Miami-Dade County is characterized by a high level of population diversity. In the ethnically diverse environments, racial and cultural features affect individuals’ lives to a large extent, and the consideration of these factors is necessary for the adequate community health assessment.
For the given Capstone Project I selected the Jewish community because it is the minor ethnic group with a distinct cultural background that, to a large extent, defines the challenges and problems which the members of the given aggregate face in different spheres of life. Miami is characterized by a significant level of socio-economic inequality based on racial and other demographic criteria, and the given disparities result in inequitable access to health care and environmental injustice (Evans, Rosen, Kesten, & Moore, 2014). Based on this, I would like to analyze the selected community in this broader social context and identify how the ethnic and cultural attributes, in relations to the overall social environment, contribute to family and individual health.
The Jewish population in Greater Miami accounts nearly 7 percent of the total population (Jansonius, n.d.). Although nowadays, the Jewish community is among the largest in the United States, it also one of the latest. Some presence of the ethnic group members in the territory could be found since 1896. At that time, most of Miami Jewish residents were businessmen. According to Jansonius (n.d.), “in these early years Jews lived and worked side by side with non-Jews without any major friction or discrimination” (para. 4). Nevertheless, as the community expanded and significant cultural and ethnic distinctions became apparent (due to the establishment of Jewish institutions in the region), the social and geographical segregation increased.
The overall population in Miami-Dade County is over two million citizens, and over 50% of them are culturally diverse foreign groups (Evans et al., 2014). In the situation of a high population diversity, the government strives to promote equality. However, the issue of ethnicity-based social inequality remains topical even today. According to the statistical data, over 40% of Jewish individuals in Miami were exposed to harsh anti-Semitism at least once in their lives (Labgold, 2014). Hostility and discrimination represent a significant problem for the selected population group, and the consideration of the given factor in family assessment is essential. Nevertheless, highly distinct cultural identity, strong cohesion among the group members, and the existence of the Jewish Institutions in the region can be regarded as the major strengths of the community.
Other aggregate’s strengths include a high level of its representatives’ education, as well as the fast pace of growth in the younger cohort and the community as a whole (Labgold, 2014). At the same time, although the income level of the majority of Miami Jews is relatively high, 29% of the population “just managing to make ends meet” (Labgold, 2014, p. 9). Additionally, the size of the aging Jewish population is high, and nearly 30% of older persons live alone (Labgold, 2014).
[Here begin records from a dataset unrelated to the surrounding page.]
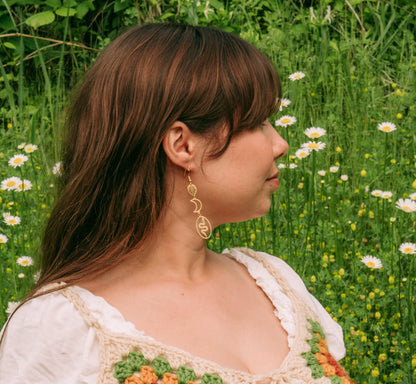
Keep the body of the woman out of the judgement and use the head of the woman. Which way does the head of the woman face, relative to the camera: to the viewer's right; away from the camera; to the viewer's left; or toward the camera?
to the viewer's right

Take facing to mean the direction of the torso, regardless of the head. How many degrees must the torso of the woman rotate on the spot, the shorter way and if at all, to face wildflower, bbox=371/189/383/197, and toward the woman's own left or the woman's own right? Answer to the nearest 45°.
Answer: approximately 90° to the woman's own left

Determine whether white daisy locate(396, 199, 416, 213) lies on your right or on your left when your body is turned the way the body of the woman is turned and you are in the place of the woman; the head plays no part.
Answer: on your left

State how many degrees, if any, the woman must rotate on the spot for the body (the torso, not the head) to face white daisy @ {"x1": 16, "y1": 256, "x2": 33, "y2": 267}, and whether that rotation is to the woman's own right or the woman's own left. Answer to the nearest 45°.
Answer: approximately 180°

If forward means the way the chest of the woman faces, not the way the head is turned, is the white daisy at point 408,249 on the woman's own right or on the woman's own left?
on the woman's own left

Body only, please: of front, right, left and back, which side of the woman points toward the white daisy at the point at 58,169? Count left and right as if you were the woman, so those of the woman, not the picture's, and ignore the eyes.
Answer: back

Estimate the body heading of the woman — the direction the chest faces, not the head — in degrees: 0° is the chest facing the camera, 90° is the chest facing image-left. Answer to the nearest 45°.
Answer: approximately 315°

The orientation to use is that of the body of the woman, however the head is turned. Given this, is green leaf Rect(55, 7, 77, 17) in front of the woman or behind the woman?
behind
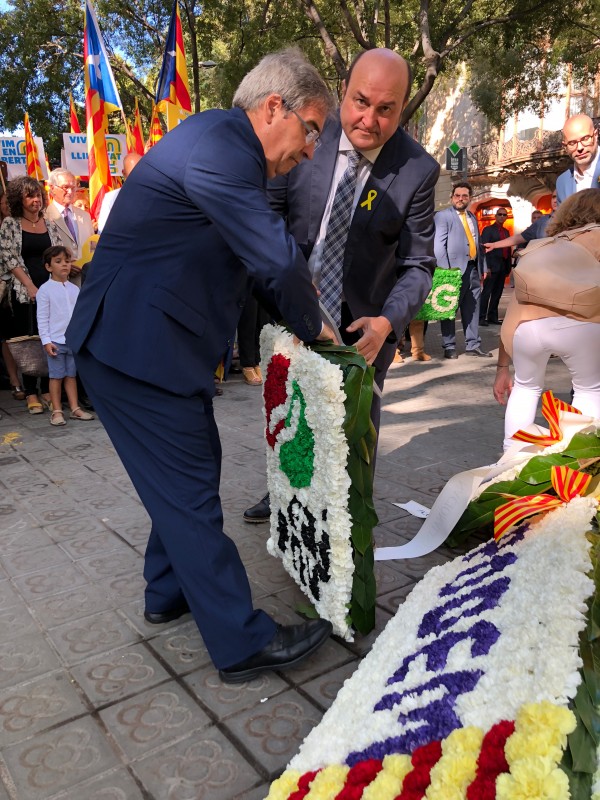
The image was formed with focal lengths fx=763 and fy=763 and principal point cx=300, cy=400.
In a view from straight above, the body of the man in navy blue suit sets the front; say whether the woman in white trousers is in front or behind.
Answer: in front

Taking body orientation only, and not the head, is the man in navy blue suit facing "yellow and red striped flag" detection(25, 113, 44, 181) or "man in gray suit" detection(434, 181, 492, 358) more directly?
the man in gray suit

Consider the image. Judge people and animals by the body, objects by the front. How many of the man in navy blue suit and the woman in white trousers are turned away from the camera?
1

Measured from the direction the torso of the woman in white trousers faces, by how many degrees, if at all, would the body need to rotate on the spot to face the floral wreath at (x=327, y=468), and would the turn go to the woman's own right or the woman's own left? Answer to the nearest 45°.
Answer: approximately 135° to the woman's own left

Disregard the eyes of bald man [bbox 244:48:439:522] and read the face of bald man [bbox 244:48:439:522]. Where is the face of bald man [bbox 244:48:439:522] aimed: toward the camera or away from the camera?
toward the camera

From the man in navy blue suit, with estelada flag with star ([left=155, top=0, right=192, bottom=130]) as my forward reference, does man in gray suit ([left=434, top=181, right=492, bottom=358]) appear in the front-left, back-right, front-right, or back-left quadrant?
front-right

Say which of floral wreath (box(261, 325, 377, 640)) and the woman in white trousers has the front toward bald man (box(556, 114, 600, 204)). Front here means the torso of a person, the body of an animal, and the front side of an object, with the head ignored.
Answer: the woman in white trousers

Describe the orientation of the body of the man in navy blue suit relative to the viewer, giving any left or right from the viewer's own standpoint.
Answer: facing to the right of the viewer

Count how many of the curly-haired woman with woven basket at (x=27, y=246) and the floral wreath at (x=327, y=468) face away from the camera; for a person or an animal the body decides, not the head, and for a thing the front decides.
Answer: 0

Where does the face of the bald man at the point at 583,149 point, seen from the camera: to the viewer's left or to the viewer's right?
to the viewer's left

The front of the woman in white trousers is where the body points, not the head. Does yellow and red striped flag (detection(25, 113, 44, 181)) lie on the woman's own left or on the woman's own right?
on the woman's own left

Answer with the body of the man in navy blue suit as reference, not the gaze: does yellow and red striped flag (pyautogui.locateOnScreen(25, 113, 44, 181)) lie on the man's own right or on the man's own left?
on the man's own left

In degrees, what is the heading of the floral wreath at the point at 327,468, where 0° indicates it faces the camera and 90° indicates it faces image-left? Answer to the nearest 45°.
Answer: approximately 45°

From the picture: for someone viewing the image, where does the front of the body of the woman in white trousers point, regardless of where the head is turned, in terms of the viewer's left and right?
facing away from the viewer

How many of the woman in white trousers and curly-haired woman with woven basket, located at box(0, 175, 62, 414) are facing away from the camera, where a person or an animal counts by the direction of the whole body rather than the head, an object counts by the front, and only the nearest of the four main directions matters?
1

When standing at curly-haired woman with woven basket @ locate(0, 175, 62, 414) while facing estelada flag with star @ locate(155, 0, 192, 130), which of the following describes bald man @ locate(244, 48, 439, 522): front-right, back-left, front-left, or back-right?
back-right
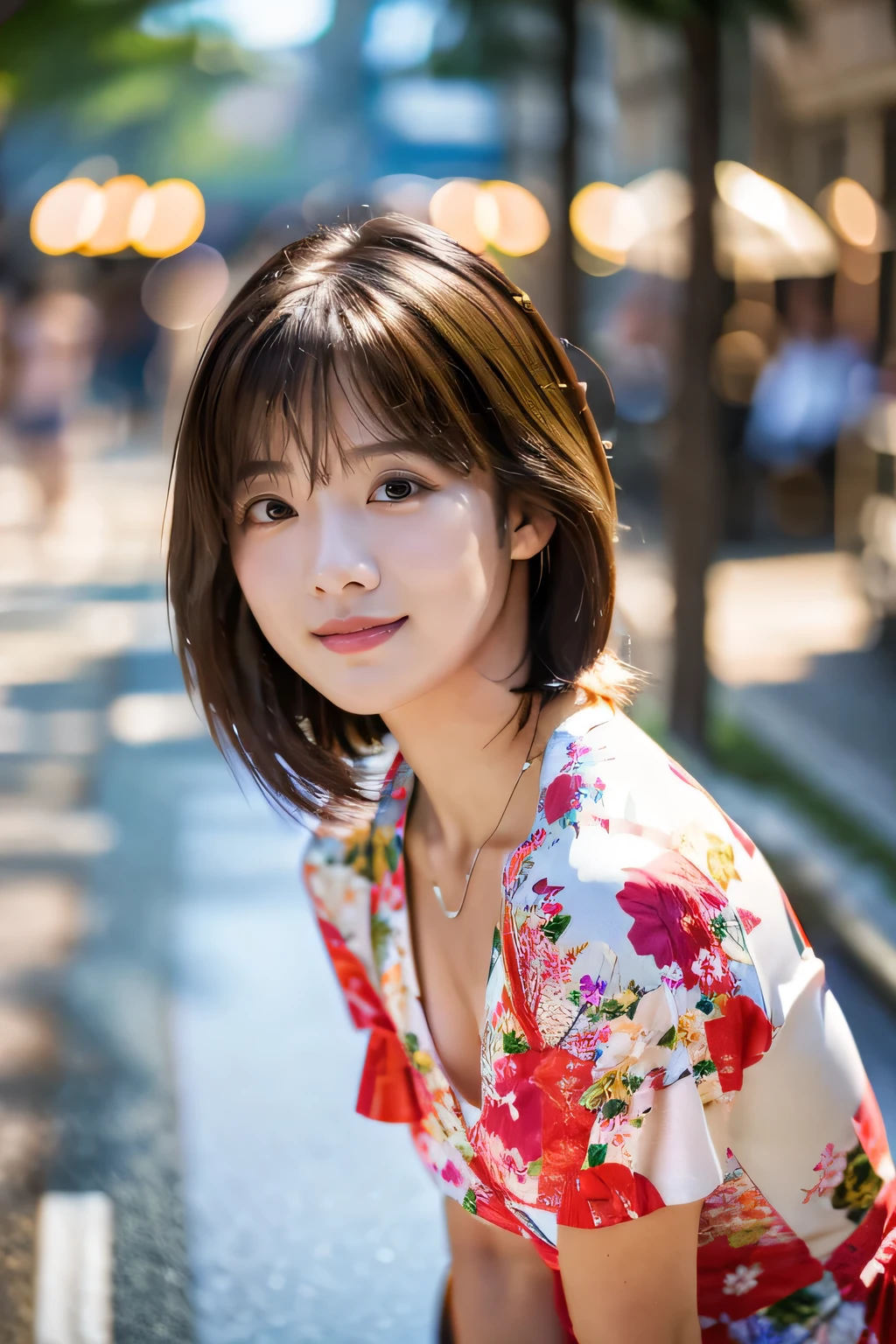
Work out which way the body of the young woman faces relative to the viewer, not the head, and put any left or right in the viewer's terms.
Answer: facing the viewer and to the left of the viewer

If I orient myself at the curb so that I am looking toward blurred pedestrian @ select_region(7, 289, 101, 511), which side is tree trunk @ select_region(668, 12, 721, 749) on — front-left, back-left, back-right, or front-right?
front-right

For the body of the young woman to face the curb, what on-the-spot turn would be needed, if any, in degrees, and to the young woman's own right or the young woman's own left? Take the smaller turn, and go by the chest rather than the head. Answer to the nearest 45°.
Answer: approximately 135° to the young woman's own right

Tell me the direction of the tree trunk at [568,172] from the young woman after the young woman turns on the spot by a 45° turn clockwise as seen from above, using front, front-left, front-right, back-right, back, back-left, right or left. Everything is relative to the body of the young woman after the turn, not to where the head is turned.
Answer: right
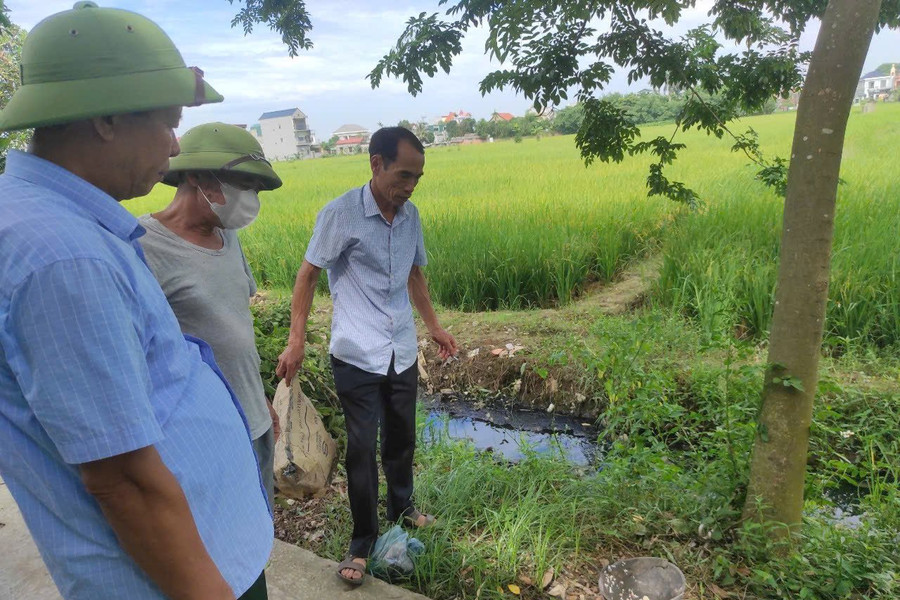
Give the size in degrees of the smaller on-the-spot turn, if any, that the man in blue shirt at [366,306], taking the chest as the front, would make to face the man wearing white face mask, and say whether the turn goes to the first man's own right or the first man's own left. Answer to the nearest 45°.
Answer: approximately 90° to the first man's own right

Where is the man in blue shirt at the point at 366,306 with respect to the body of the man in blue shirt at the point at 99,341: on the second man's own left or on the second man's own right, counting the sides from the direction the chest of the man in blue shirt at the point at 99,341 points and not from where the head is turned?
on the second man's own left

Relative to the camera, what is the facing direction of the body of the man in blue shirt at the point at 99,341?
to the viewer's right

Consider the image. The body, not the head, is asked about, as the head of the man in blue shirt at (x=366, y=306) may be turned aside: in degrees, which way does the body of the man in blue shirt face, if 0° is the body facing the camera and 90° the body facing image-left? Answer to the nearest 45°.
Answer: approximately 315°

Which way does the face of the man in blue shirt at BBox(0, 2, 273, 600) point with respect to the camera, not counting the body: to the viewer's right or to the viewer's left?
to the viewer's right

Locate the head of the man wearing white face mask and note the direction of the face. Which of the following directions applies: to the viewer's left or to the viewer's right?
to the viewer's right

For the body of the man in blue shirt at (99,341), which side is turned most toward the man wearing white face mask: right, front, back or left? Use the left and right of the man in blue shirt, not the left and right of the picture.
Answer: left
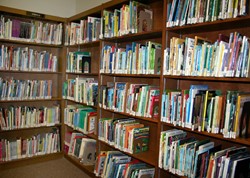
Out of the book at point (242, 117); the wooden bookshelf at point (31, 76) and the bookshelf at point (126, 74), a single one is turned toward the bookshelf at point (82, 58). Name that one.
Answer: the wooden bookshelf

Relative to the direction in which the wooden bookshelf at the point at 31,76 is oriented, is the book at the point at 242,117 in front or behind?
in front

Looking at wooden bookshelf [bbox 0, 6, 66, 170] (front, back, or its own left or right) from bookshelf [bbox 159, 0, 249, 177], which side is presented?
front

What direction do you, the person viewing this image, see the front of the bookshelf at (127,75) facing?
facing the viewer and to the left of the viewer

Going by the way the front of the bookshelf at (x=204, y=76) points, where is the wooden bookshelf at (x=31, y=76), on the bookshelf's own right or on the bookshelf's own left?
on the bookshelf's own right

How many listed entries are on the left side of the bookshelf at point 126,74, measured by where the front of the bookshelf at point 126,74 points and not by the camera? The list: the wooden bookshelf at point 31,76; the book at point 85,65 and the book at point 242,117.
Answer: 1

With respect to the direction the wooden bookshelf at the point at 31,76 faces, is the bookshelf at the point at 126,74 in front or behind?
in front

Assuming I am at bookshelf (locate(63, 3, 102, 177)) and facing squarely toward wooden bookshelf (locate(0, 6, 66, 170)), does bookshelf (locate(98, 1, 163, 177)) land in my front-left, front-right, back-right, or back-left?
back-left

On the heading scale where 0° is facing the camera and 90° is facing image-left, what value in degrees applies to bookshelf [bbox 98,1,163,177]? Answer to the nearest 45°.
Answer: approximately 45°

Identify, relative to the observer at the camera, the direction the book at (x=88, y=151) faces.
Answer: facing the viewer and to the right of the viewer

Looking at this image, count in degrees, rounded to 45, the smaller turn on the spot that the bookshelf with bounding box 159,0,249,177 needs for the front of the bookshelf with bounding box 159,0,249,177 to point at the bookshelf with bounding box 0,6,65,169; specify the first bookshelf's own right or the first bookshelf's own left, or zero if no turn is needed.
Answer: approximately 45° to the first bookshelf's own right

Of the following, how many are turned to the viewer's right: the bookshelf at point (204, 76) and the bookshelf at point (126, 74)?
0
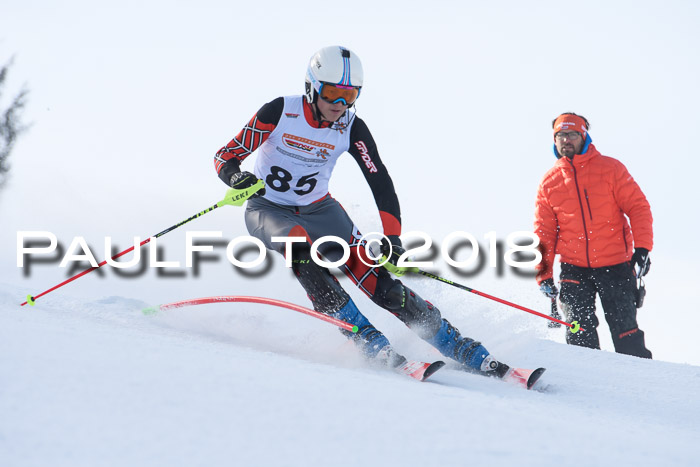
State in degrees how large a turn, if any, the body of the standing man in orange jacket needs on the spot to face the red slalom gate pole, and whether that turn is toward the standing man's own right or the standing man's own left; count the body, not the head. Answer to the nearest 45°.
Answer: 0° — they already face it

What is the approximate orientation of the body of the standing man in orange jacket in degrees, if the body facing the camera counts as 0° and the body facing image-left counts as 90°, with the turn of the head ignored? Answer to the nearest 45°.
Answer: approximately 45°

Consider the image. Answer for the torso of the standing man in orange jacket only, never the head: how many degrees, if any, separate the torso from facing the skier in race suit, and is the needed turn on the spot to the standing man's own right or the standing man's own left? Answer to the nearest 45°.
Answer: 0° — they already face them
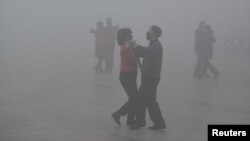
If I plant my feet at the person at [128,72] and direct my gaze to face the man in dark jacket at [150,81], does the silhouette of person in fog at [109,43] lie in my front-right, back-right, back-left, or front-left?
back-left

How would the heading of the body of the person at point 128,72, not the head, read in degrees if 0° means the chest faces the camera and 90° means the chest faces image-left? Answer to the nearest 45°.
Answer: approximately 270°

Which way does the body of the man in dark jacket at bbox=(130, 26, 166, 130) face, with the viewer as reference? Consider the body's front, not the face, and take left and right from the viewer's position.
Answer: facing to the left of the viewer

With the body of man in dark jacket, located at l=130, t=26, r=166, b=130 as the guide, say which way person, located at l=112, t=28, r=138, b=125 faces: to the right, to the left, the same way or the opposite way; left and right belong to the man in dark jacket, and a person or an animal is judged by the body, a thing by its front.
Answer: the opposite way

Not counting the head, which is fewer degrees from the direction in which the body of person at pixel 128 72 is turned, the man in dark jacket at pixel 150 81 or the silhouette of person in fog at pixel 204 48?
the man in dark jacket

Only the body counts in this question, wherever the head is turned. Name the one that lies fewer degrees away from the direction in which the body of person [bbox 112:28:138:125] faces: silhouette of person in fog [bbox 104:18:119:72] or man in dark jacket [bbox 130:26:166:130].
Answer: the man in dark jacket

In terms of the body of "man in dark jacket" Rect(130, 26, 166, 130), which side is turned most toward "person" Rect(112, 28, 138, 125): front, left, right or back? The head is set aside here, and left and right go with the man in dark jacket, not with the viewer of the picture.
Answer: front

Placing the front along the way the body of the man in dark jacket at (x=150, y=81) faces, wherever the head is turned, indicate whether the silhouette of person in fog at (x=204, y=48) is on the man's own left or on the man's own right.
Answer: on the man's own right
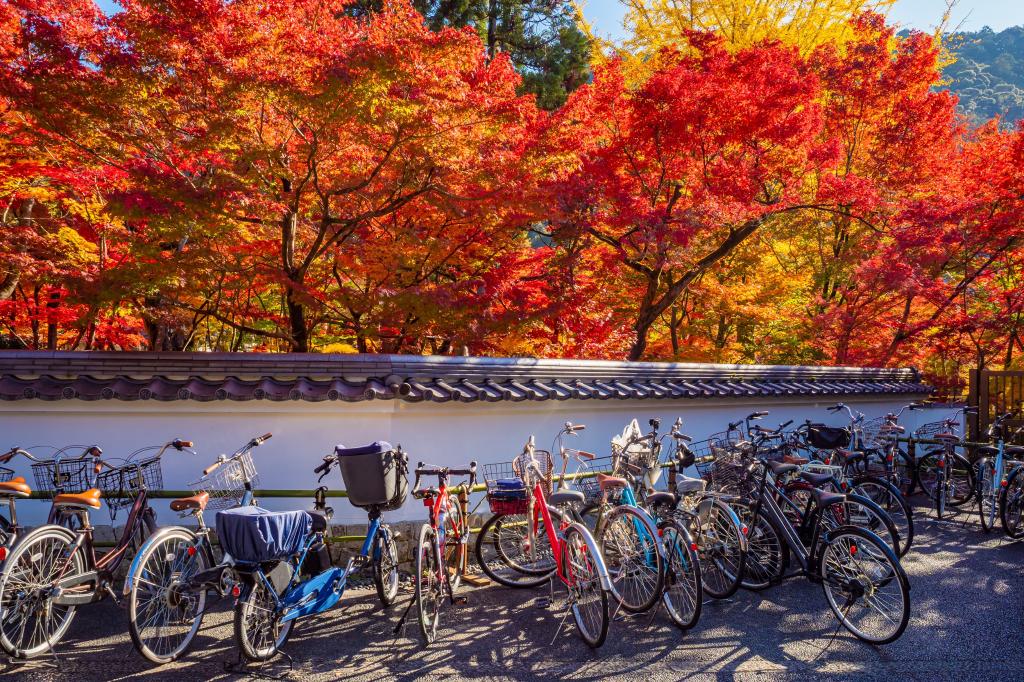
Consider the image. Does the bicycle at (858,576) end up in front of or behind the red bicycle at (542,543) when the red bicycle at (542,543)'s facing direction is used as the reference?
behind

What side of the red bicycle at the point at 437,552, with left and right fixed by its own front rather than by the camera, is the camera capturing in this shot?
back

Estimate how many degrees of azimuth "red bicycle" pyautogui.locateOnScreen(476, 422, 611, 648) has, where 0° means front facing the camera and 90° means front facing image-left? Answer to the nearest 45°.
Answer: approximately 135°

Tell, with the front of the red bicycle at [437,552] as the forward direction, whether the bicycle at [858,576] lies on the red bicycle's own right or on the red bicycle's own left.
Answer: on the red bicycle's own right

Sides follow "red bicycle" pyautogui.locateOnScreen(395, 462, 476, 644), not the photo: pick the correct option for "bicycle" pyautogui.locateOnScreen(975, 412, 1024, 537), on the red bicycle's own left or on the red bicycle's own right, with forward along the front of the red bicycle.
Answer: on the red bicycle's own right

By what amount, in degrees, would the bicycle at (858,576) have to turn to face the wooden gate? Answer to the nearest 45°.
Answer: approximately 45° to its right

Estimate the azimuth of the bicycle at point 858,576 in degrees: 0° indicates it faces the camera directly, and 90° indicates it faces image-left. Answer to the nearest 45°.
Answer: approximately 135°

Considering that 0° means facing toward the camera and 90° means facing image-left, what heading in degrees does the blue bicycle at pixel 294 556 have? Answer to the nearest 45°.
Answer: approximately 225°

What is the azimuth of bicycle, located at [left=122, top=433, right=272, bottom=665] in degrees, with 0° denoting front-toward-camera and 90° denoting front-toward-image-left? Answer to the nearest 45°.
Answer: approximately 225°
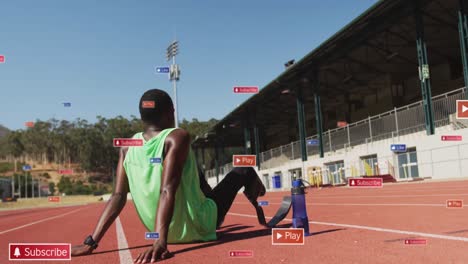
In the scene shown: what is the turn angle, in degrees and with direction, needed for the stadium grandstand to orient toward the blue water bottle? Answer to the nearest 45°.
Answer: approximately 45° to its left

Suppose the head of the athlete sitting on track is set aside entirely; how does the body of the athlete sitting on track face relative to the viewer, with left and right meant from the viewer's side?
facing away from the viewer and to the right of the viewer

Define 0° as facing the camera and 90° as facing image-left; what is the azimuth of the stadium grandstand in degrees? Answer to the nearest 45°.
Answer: approximately 45°

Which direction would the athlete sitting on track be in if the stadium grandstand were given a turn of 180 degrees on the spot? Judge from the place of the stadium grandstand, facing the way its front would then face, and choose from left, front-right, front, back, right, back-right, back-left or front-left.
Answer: back-right

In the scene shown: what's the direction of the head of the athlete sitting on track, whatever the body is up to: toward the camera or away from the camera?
away from the camera

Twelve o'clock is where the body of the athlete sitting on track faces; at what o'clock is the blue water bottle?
The blue water bottle is roughly at 1 o'clock from the athlete sitting on track.
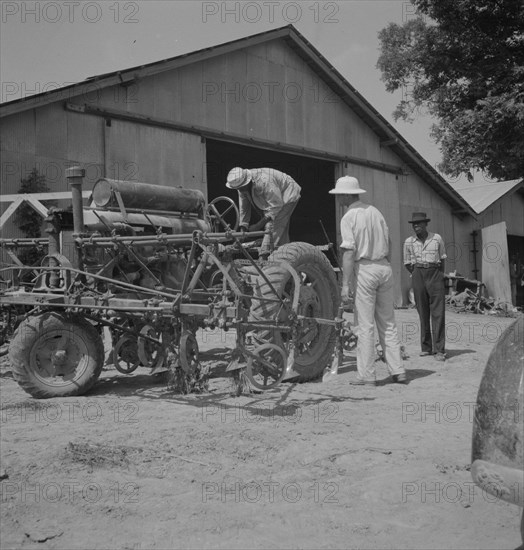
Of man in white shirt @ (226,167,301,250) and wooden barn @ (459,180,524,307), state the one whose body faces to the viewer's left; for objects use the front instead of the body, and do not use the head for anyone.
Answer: the man in white shirt

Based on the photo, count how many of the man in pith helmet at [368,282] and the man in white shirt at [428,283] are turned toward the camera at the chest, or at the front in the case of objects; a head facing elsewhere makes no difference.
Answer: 1

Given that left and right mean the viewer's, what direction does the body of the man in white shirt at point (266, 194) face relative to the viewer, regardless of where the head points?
facing to the left of the viewer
It is possible to say that, like the broader multi-ethnic social community, the Jewish community is very diverse – all its members significantly differ from each other based on demographic, financial, educational, household, and other criteria. For this reason, the research of the given aggregate is of significant interest. Overall, the evaluation of the social environment and the position of the Jewish community in it will assist in the development of strategies aimed to increase family and individual well-being.
Evans, S. D., Rosen, A. D., Kesten, S. M., & Moore, W. (2014). Miami thrives: Weaving a poverty reduction coalition. American Journal of Community Psychology, 53(3-4), 357-368. Web.
Jansonius, R. (n.d.). Miami’s Jewish heritage and history. Web.
Labgold, M. (2014). Summary report of the 2014 Greater Miami Jewish Federation Population study: A portrait of the Miami Jewish Community. Web.